### What needs to be done
Convert these entries into a numbered list, leaving out any blank lines.
▶
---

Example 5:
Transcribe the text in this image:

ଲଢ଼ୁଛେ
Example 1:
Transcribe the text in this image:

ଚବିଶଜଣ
◀
### The answer
1. ---
2. Example 5:
3. Transcribe the text in this image:
4. ଲଢ଼ୁଛେ
5. Example 1:
6. Transcribe the text in this image:
7. ଚବିଶଜଣ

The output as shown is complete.